2. Specify the character type as shown in Figure 2. (11) Change “To identification section” to “Identification section 6” on page 5, line 16.
"To," he corrected. (12) Figure 3 of the drawings will be amended as shown in the attached sheet. Above (3) Claims (1) A handwritten Japanese document has a character frame in which characters are written, and a character type designation area provided near the character frame to designate a character type, and a character type designation area for specifying a character type.
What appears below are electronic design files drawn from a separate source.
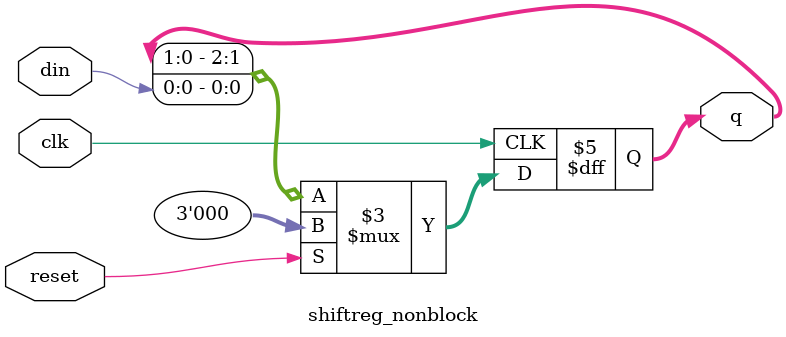
<source format=v>
`timescale 1ns / 1ps


module shiftreg_nonblock(
    input  wire clk,
    input  wire reset,
    input  wire din,
    output reg [2:0] q
);

always @(posedge clk) begin
    if (reset)
        q <= 3'b000;
    else
        q <= {q[1:0], din};   // shift left, insert din at LSB
end

endmodule


</source>
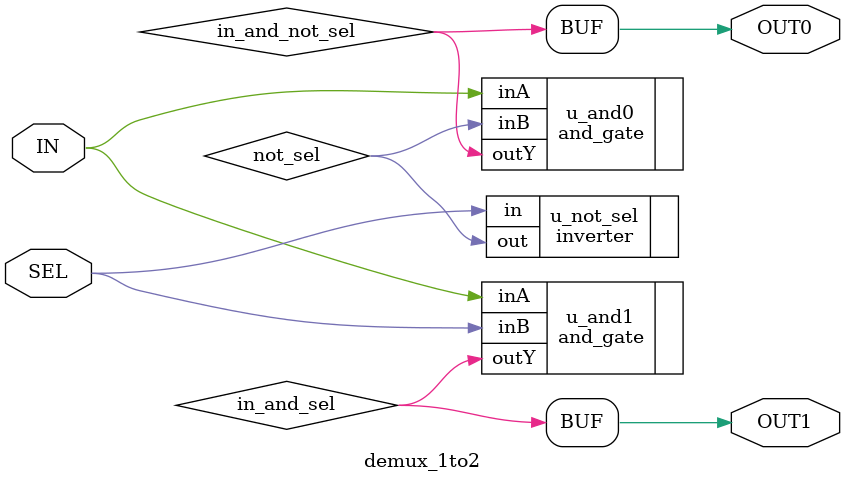
<source format=sv>

module demux_1to2 (
    input  IN,     // Input data
    input  SEL,    // Select line
    output OUT0,   // Output when SEL = 0
    output OUT1    // Output when SEL = 1
);

    // Internal wires
    logic not_sel;       // Inverted select
    logic in_and_not_sel;
    logic in_and_sel;

    // Invert select: not_sel = ~SEL
    inverter u_not_sel (
        .in(SEL),
        .out(not_sel)
    );

    // OUT0 = IN AND (NOT SEL)
    and_gate u_and0 (
        .inA(IN),
        .inB(not_sel),
        .outY(in_and_not_sel)
    );

    // OUT1 = IN AND SEL
    and_gate u_and1 (
        .inA(IN),
        .inB(SEL),
        .outY(in_and_sel)
    );

    // Drive final outputs
    assign OUT0 = in_and_not_sel;
    assign OUT1 = in_and_sel;

endmodule

</source>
In a handwritten document reading method that recognizes handwritten characters written in a character frame using a dictionary of character types, when the character type is not specified, the character dose of the handwritten character is considered as the complexity of the character, and the complexity is A handwritten document reading method comprising selecting a dictionary of corresponding character types and recognizing handwritten characters using the selected dictionary. (2) The handwritten document reading method according to claim 1, wherein the dictionary is created for each of hiragana, katakana, alphanumeric characters, and kanji.

Claims

[Claims]

(1) A character frame in which to write the characters of a handwritten Japanese document,
In a handwritten document reading method that has a character type specification area provided near the character frame and specifies the character type, and recognizes handwritten characters written in the character frame using a dictionary of character types specified in the character type specification area, the character type is specified. is not specified, the character dose of handwritten characters is taken as the character complexity, a dictionary of character types corresponding to the complexity is selected, and the handwritten characters are recognized using the selected dictionary. A handwritten document reading method.

(2) The handwritten document reading method according to claim 1, wherein the dictionaries are respectively created for hiragana, katakana, alphanumeric characters, and kanji.